▸ **練習課題 1**:
空についての文章のうち、「そのことを論証したのが」で始まる段落を、主な事実を残したまま短く書き改めなさい。
▸ **練習課題 2**:
空についての文章を、最後の文に続けて書き継ぎなさい。

相対と絶対-空海と荘子と湯川秀樹の知
Ⅰ 二つの空(くう)
ヒトは対象を観察し、言葉によって相対的に分別するが、その分別されたモノ・コトの存在を考察すれば
生じないし、消滅しない。
断絶しないし、連続しない。
同一ではないし、別でもない。
去ることはないし、来ることもない。
そのことを論証したのが、ナーガールジュナ(龍樹:二世紀、大乗仏教の論者。彼の考察を記した『中論(ちゅうろん)』によると、まず、「存在条件」の有無から始まり、「去来(動き)」「認識作用」「物質存在」「存在要素」「寿命(発生・持続・消滅)」へと論証は進み、確論となる「相対性」の考察によって、分別されたモノ・コトのすべては論理によって証明することはできないから、「空観(くうがん)」であるとした)である。

▸ **データ一覧**:
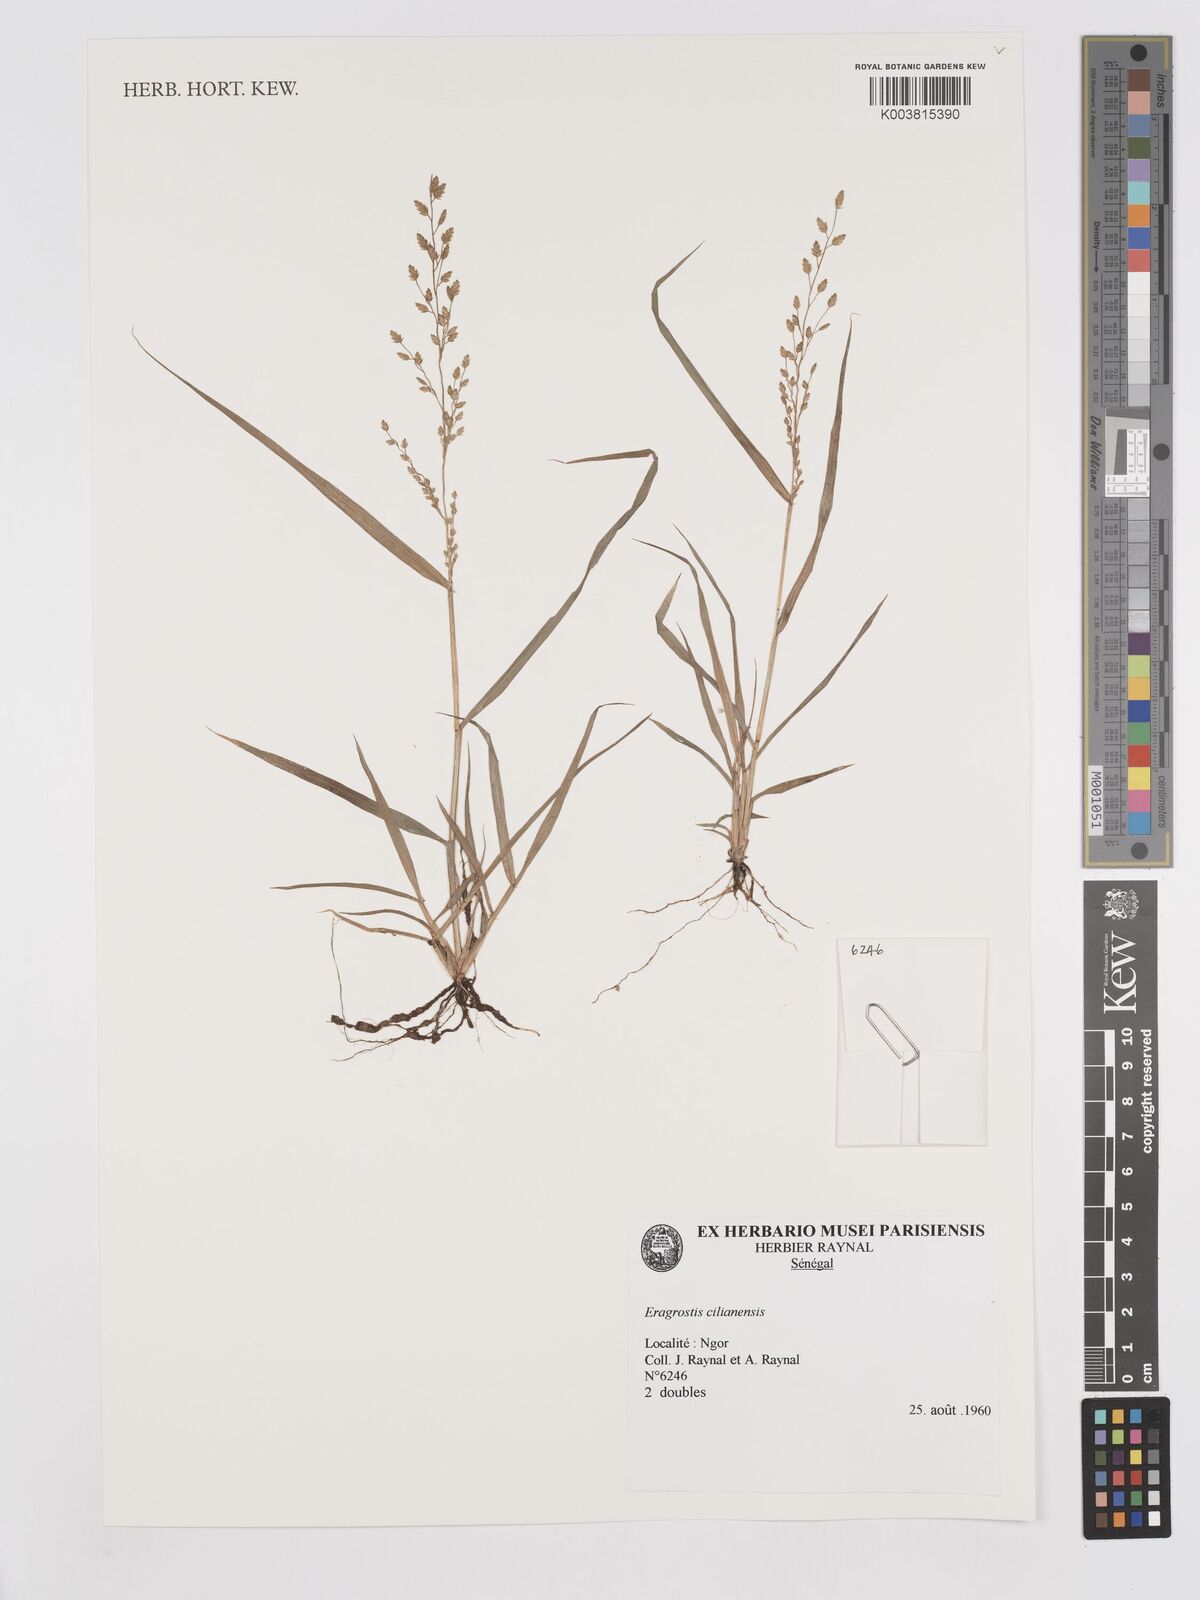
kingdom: Plantae
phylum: Tracheophyta
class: Liliopsida
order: Poales
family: Poaceae
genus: Eragrostis
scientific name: Eragrostis cilianensis
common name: Stinkgrass
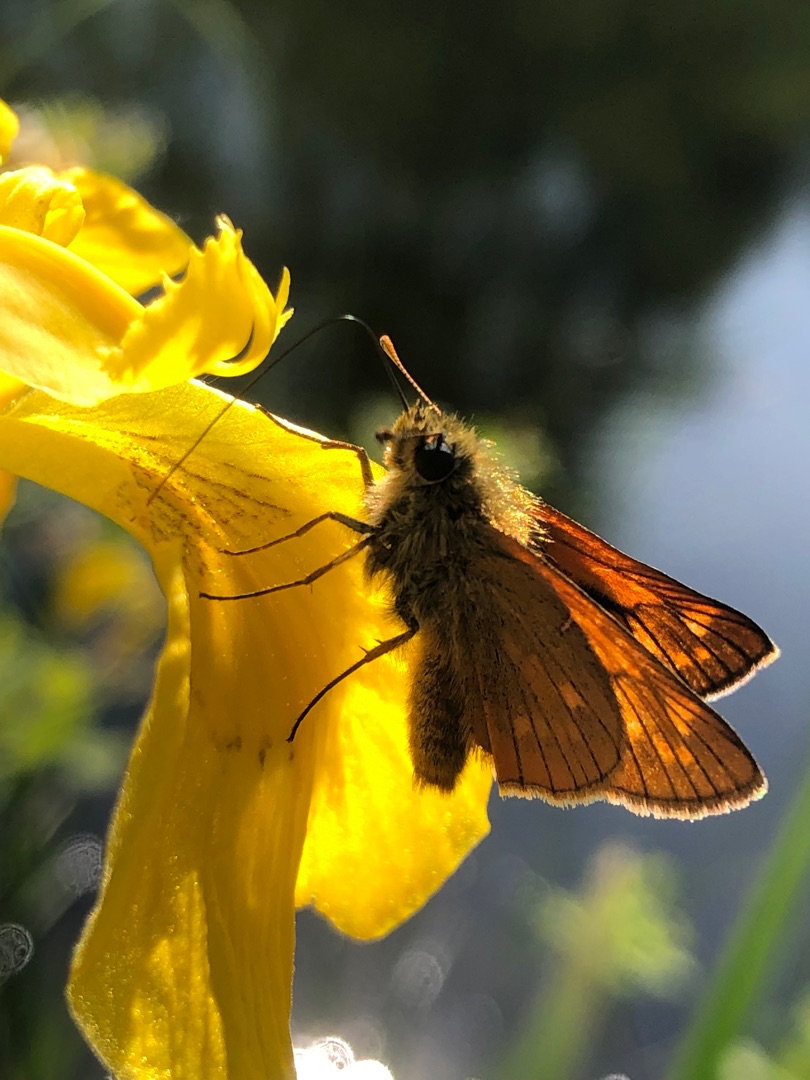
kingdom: Animalia
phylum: Arthropoda
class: Insecta
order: Lepidoptera
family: Hesperiidae
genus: Ochlodes
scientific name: Ochlodes venata
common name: Stor bredpande
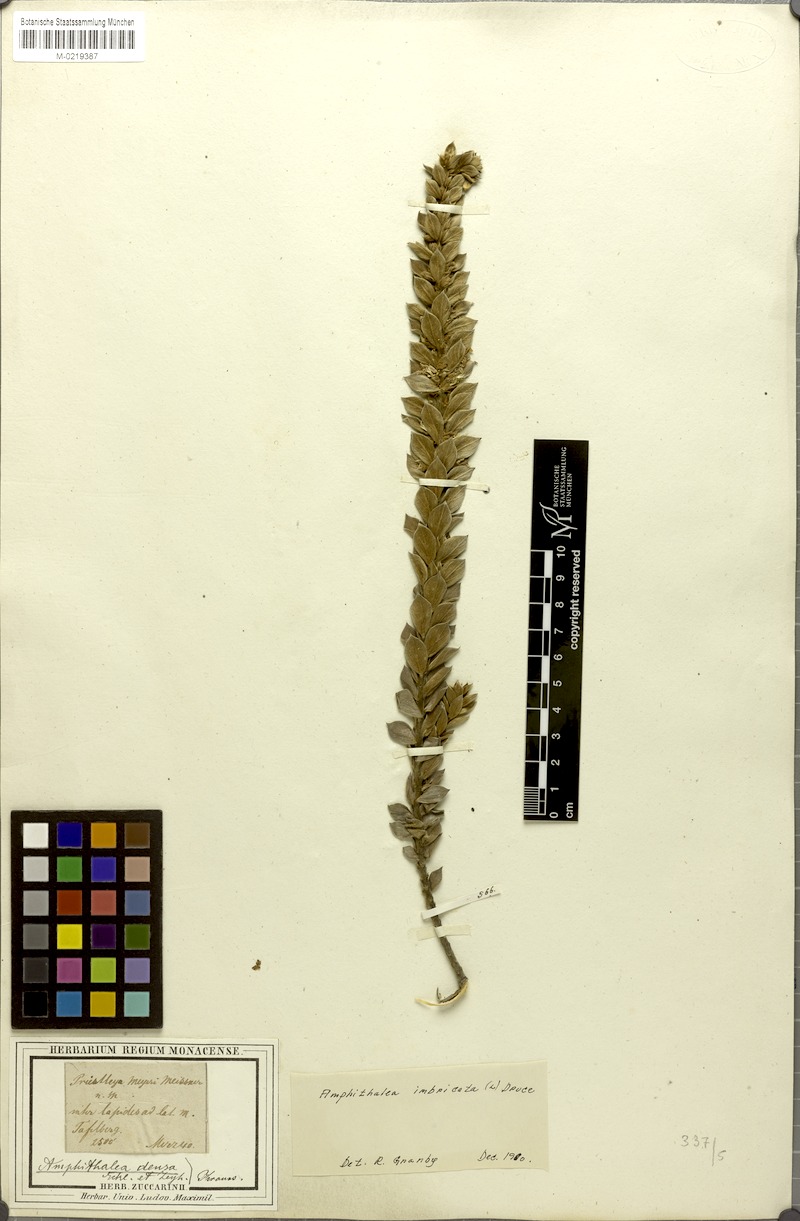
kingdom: Plantae
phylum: Tracheophyta
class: Magnoliopsida
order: Fabales
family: Fabaceae
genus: Amphithalea
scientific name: Amphithalea imbricata
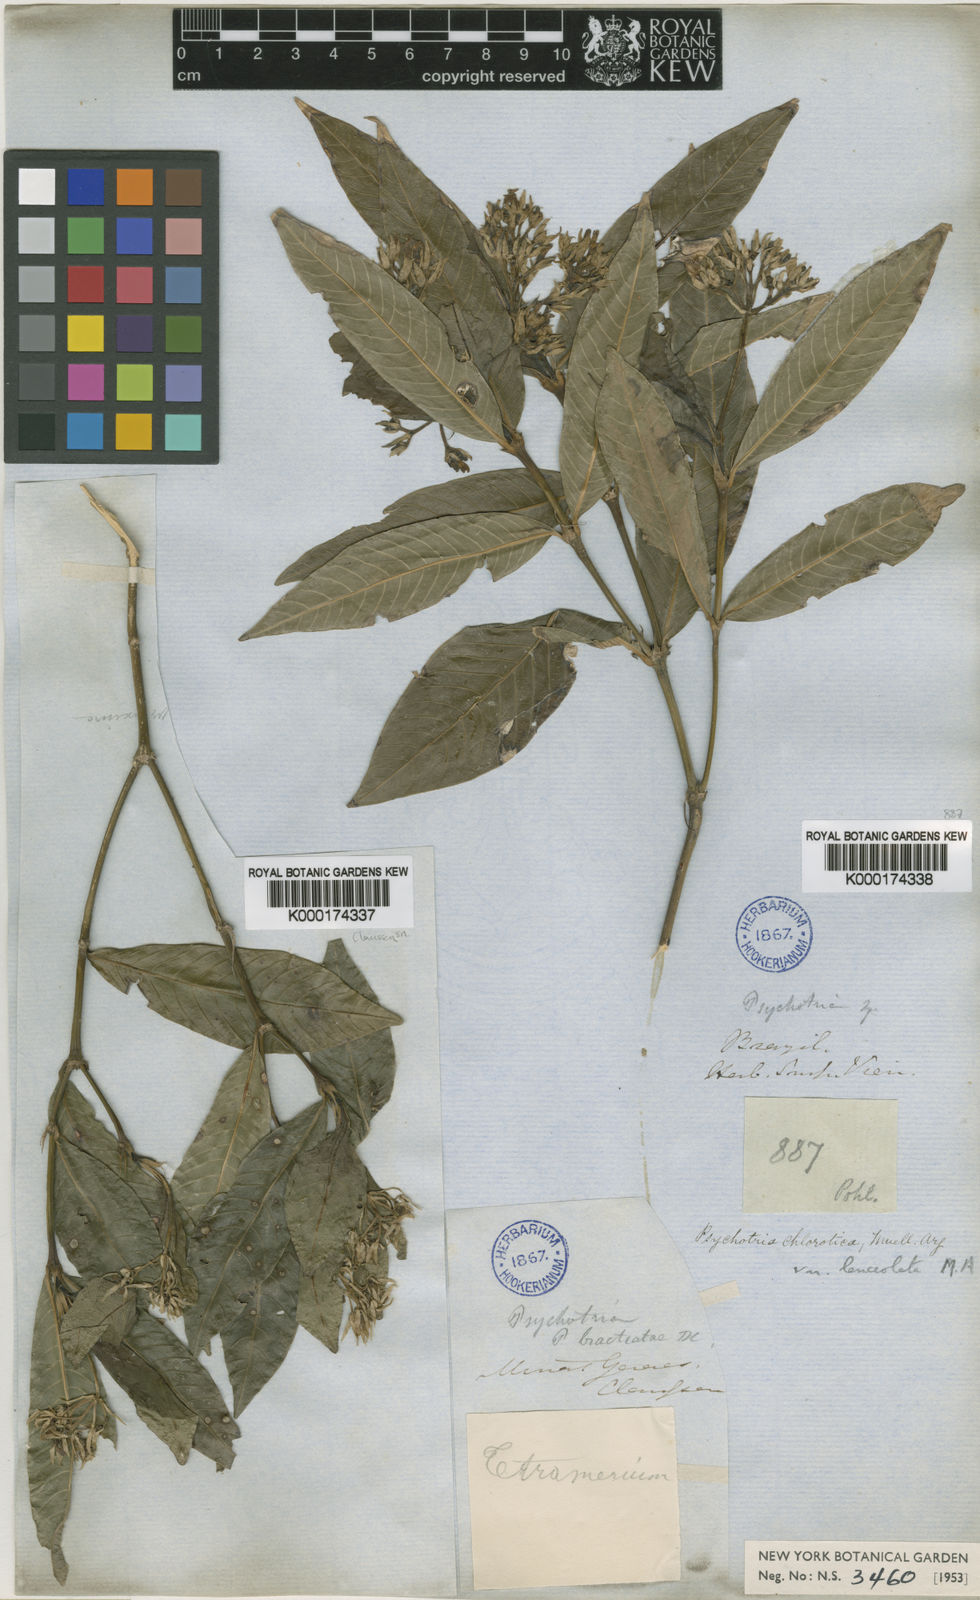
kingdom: Plantae
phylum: Tracheophyta
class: Magnoliopsida
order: Gentianales
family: Rubiaceae
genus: Palicourea
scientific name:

▸ **解答 1**:
そのことを論証したのは、二世紀の大乗仏教の論者ナーガールジュナ(龍樹)である。その考察を記した『中論』では、「存在条件」の有無から始めて、「去来(動き)」「認識作用」「物質存在」「存在要素」「寿命(発生・持続・消滅)」へと論証を進める。そして確論となる「相対性」の考察により、分別されたモノ・コトはすべて論理では証明できないので「空観」であるとした。

▸ **解答 2**:
その<相対による存在の空(くう)>の論理の上に、空海(九世紀、インド伝来の密教第八祖)は実在する<絶対の一の空(くう)>を説く。
なんと大空はひろびろとして静かなのだろう。
万象をその中に一気に含み
大海は深く澄みとおり、一つの水(水という元素)にすべての生物が宿る。
このように、一は無数の存在の母である。
空間は現象を生じるための基(もとい)である。
(それぞれの)現象は(不変に)存在しているものではないが
(それでも)現象はそれぞれにそのまま実在する。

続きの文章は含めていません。